**Activity**. Faithfully repeat all of the records, as they are written below.

============================================================

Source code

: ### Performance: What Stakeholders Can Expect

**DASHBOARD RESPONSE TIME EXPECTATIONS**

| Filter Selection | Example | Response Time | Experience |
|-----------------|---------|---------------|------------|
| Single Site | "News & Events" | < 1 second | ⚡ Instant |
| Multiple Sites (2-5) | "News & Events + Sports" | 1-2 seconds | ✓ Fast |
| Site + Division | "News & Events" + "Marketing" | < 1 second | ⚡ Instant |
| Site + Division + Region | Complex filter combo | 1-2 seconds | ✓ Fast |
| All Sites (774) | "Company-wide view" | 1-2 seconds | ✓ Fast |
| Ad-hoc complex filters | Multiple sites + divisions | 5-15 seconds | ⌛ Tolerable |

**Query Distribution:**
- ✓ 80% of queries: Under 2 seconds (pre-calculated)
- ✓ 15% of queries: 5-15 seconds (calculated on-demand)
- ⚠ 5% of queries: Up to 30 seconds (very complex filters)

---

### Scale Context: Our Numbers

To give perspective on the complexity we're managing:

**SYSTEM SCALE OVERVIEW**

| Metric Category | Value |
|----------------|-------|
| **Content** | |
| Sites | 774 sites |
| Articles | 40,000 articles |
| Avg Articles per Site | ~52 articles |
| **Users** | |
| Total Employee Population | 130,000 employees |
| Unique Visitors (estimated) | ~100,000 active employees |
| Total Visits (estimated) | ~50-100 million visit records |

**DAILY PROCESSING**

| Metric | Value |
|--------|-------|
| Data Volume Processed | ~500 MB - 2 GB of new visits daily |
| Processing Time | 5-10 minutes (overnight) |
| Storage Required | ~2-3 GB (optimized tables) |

============================================================

**Result below**.
Source code

: ### Performance: What Stakeholders Can Expect

**DASHBOARD RESPONSE TIME EXPECTATIONS**

| Filter Selection | Example | Response Time | Experience |
|-----------------|---------|---------------|------------|
| Single Site | "News & Events" | < 1 second | ⚡ Instant |
| Multiple Sites (2-5) | "News & Events + Sports" | 1-2 seconds | ✓ Fast |
| Site + Division | "News & Events" + "Marketing" | < 1 second | ⚡ Instant |
| Site + Division + Region | Complex filter combo | 1-2 seconds | ✓ Fast |
| All Sites (774) | "Company-wide view" | 1-2 seconds | ✓ Fast |
| Ad-hoc complex filters | Multiple sites + divisions | 5-15 seconds | ⌛ Tolerable |

**Query Distribution:**
- ✓ 80% of queries: Under 2 seconds (pre-calculated)
- ✓ 15% of queries: 5-15 seconds (calculated on-demand)
- ⚠ 5% of queries: Up to 30 seconds (very complex filters)

---

### Scale Context: Our Numbers

To give perspective on the complexity we're managing:

**SYSTEM SCALE OVERVIEW**

| Metric Category | Value |
|----------------|-------|
| **Content** | |
| Sites | 774 sites |
| Articles | 40,000 articles |
| Avg Articles per Site | ~52 articles |
| **Users** | |
| Total Employee Population | 130,000 employees |
| Unique Visitors (estimated) | ~100,000 active employees |
| Total Visits (estimated) | ~50-100 million visit records |

**DAILY PROCESSING**

| Metric | Value |
|--------|-------|
| Data Volume Processed | ~500 MB - 2 GB of new visits daily |
| Processing Time | 5-10 minutes (overnight) |
| Storage Required | ~2-3 GB (optimized tables) |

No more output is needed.